- [PROMPT]: Return every line of the data below without alteration, omitting the pictures.

Records:
______
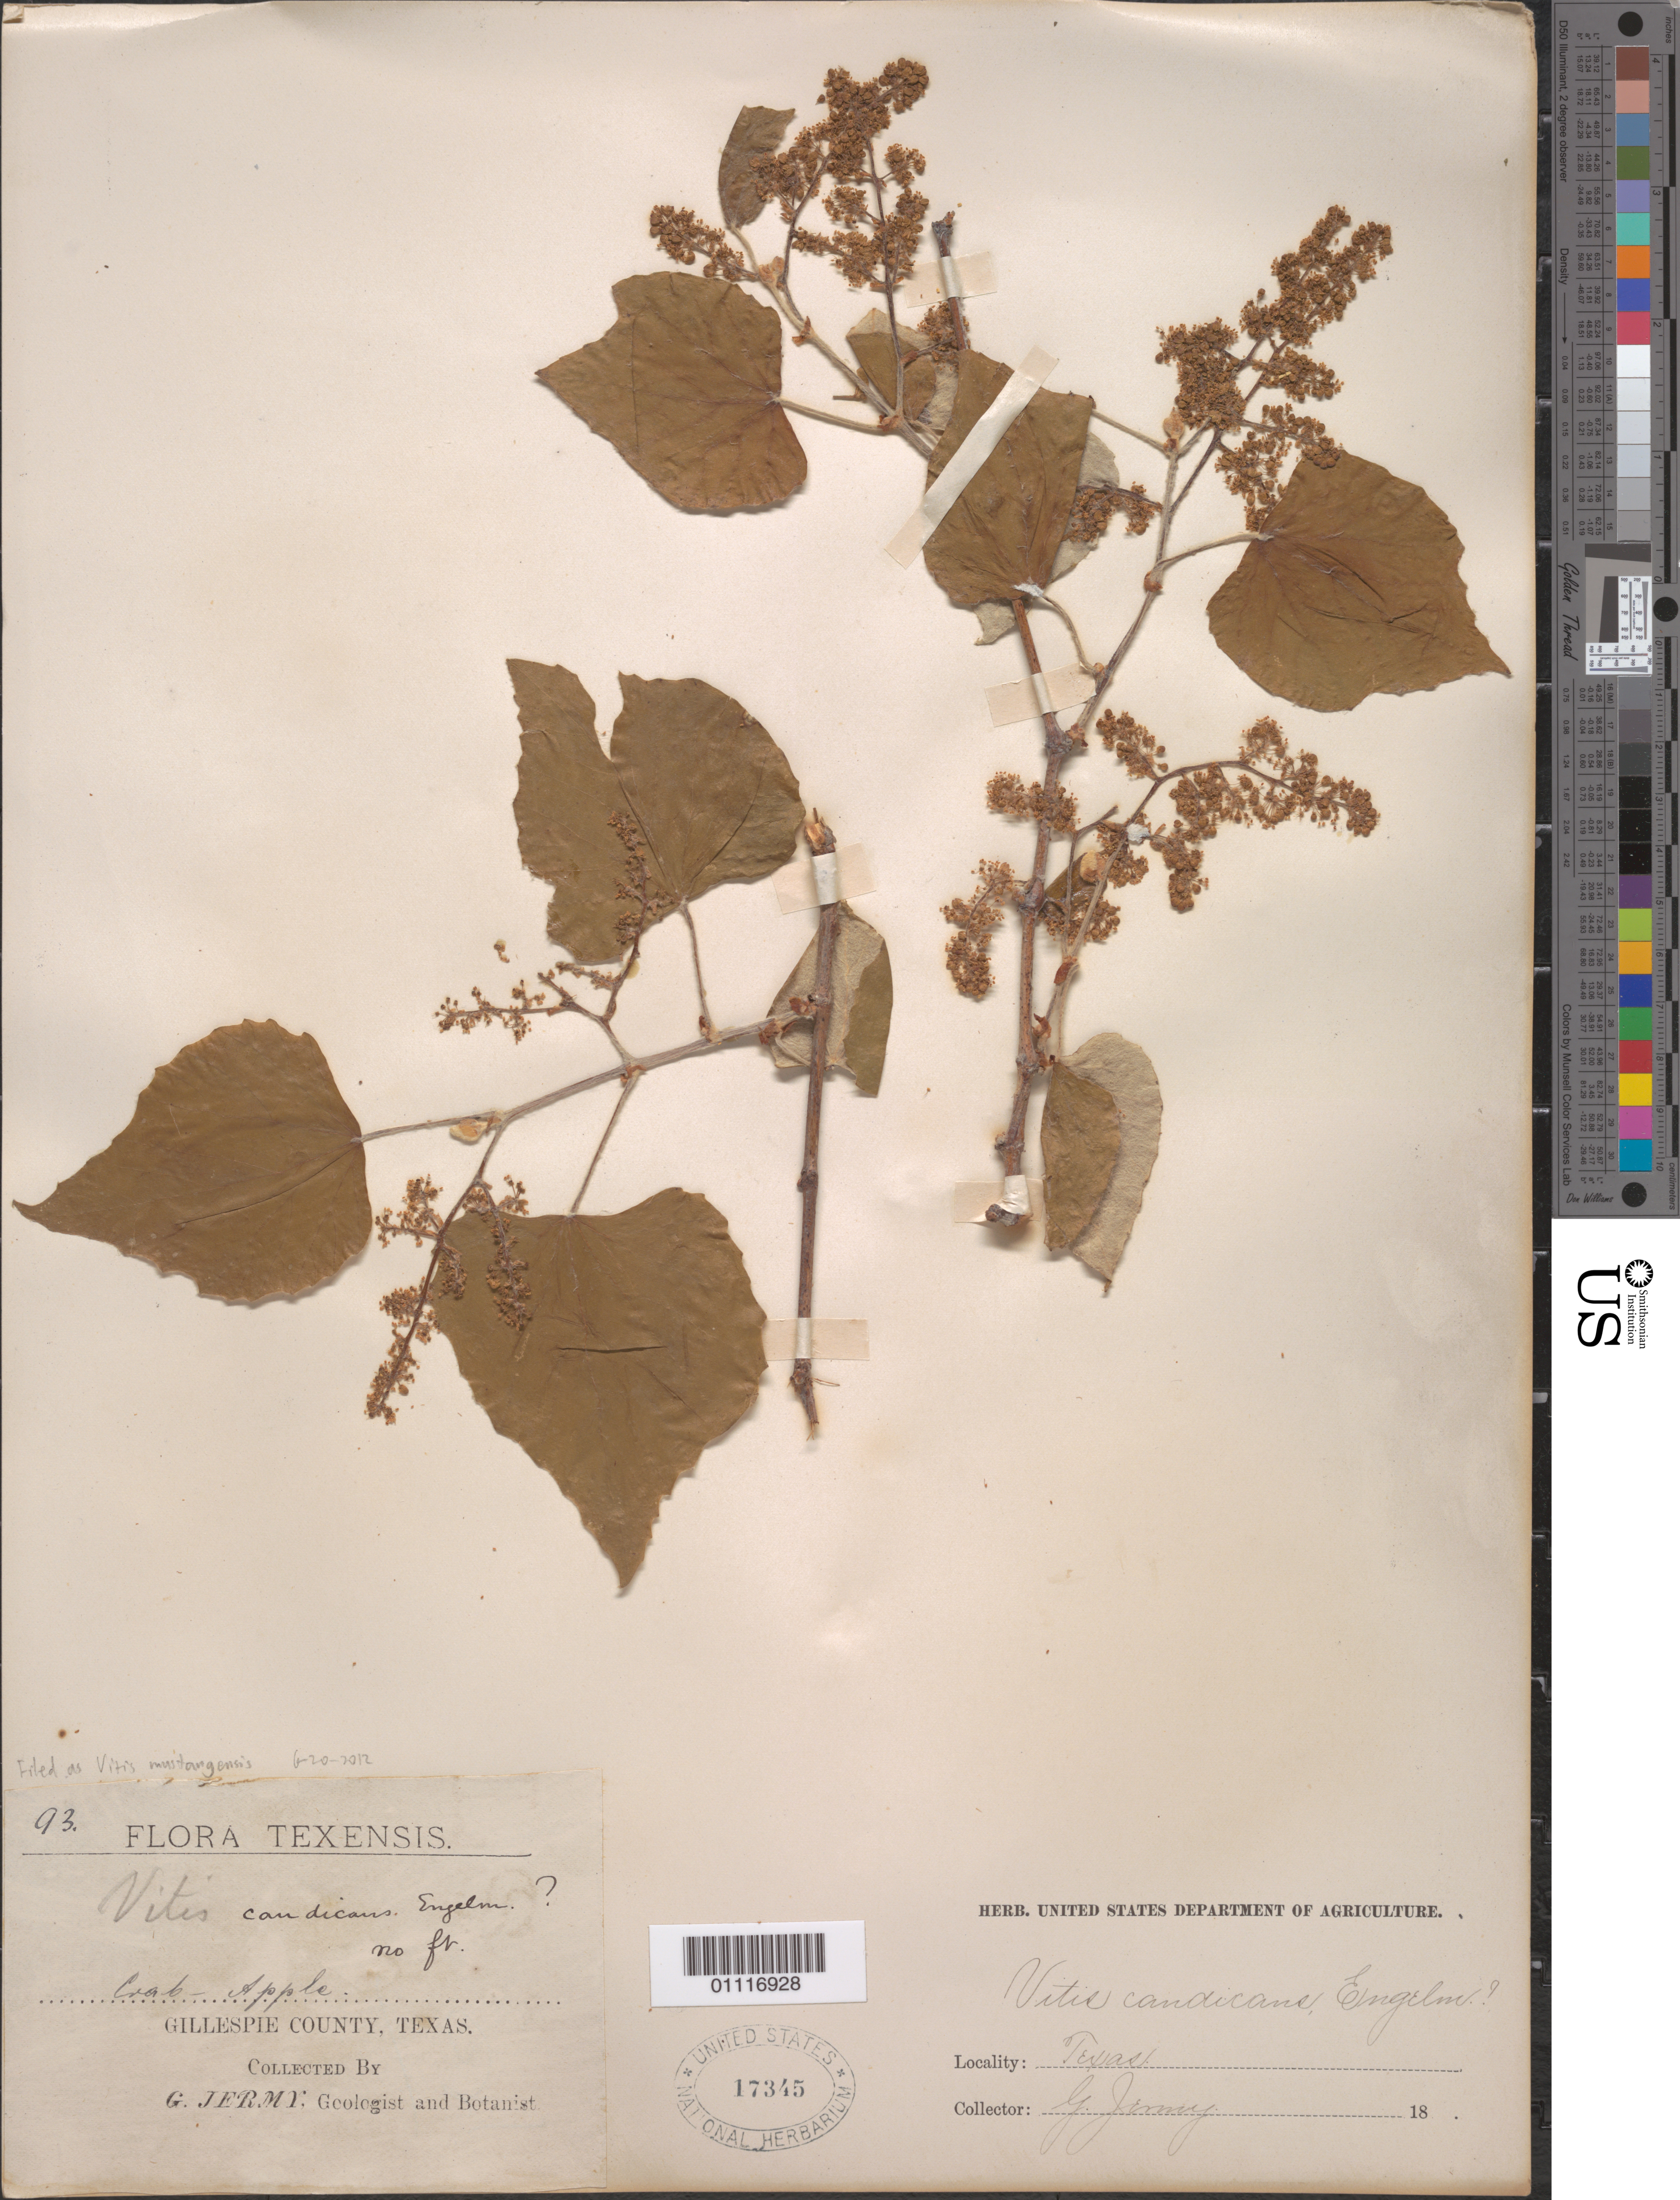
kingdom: Plantae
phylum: Tracheophyta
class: Magnoliopsida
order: Vitales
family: Vitaceae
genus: Vitis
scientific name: Vitis mustangensis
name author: Buckley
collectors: G. Jermy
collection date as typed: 18--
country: United States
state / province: Texas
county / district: Gillespie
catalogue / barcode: US 17345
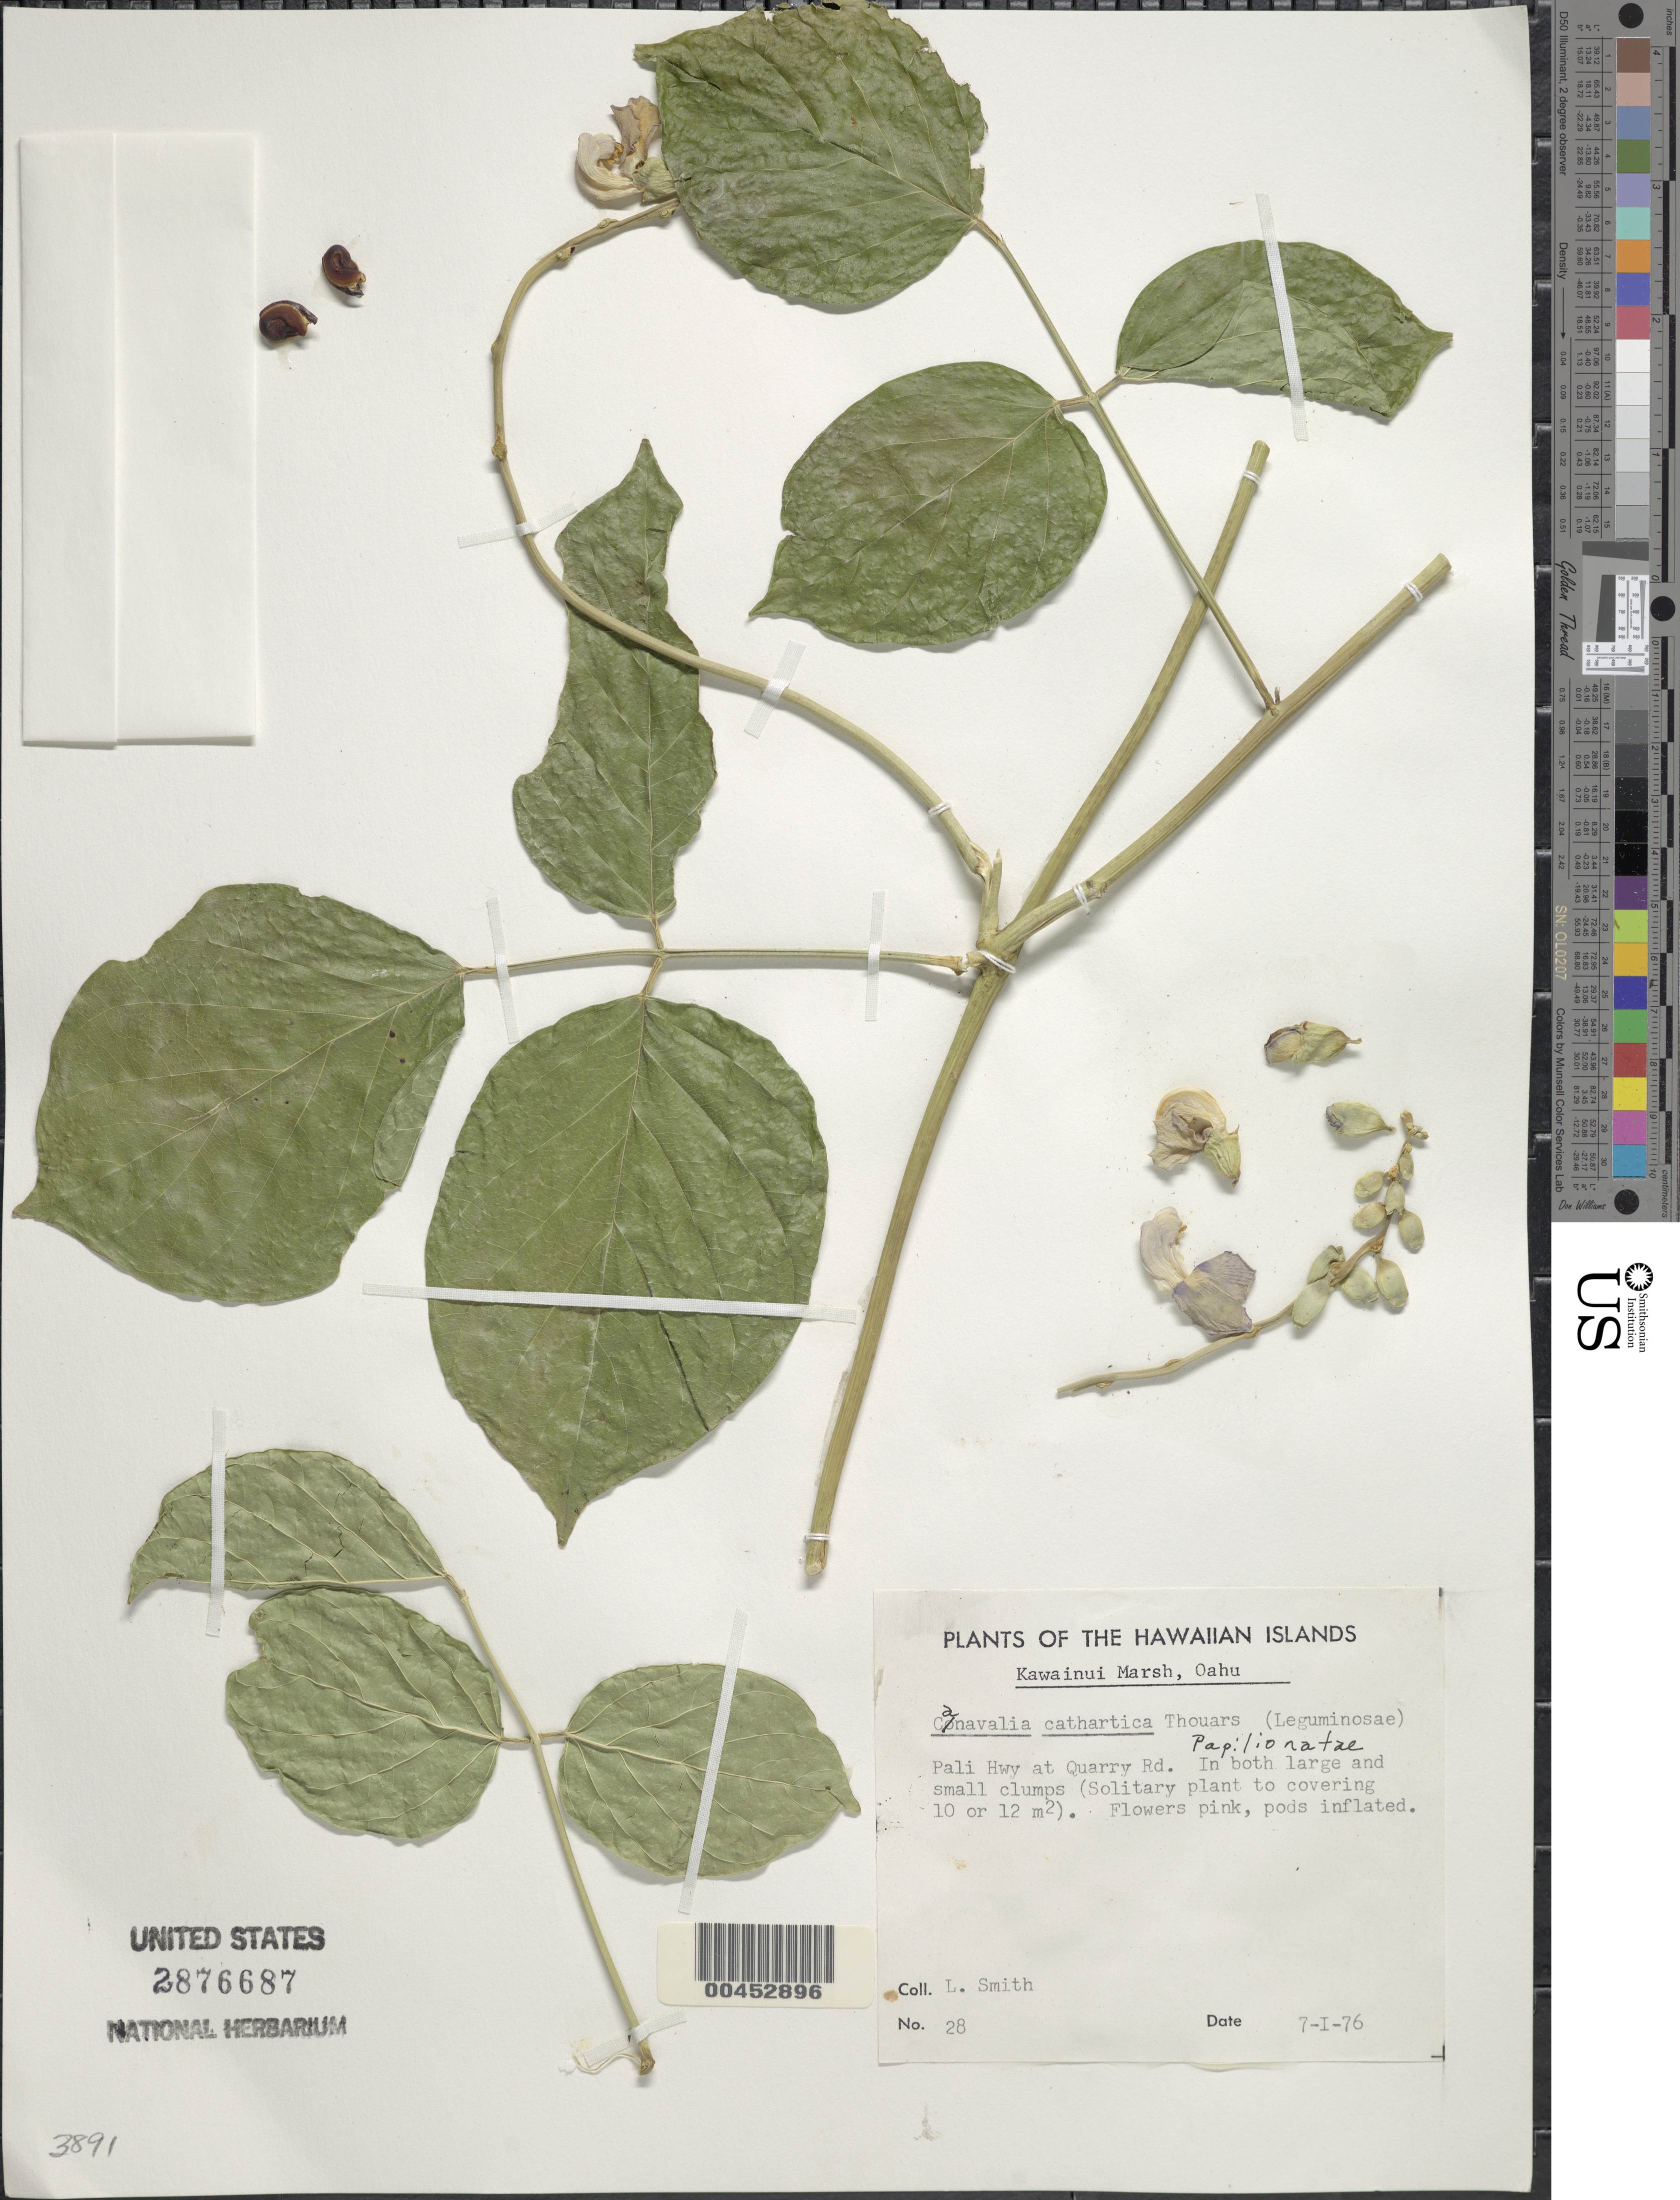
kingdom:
______
- [FINISHED TASK]:
kingdom: Plantae
phylum: Tracheophyta
class: Magnoliopsida
order: Vitales
family: Vitaceae
genus: Vitis
scientific name: Vitis mustangensis
name author: Buckley
collectors: G. Jermy
collection date as typed: 18--
country: United States
state / province: Texas
county / district: Gillespie
catalogue / barcode: US 17345
kingdom:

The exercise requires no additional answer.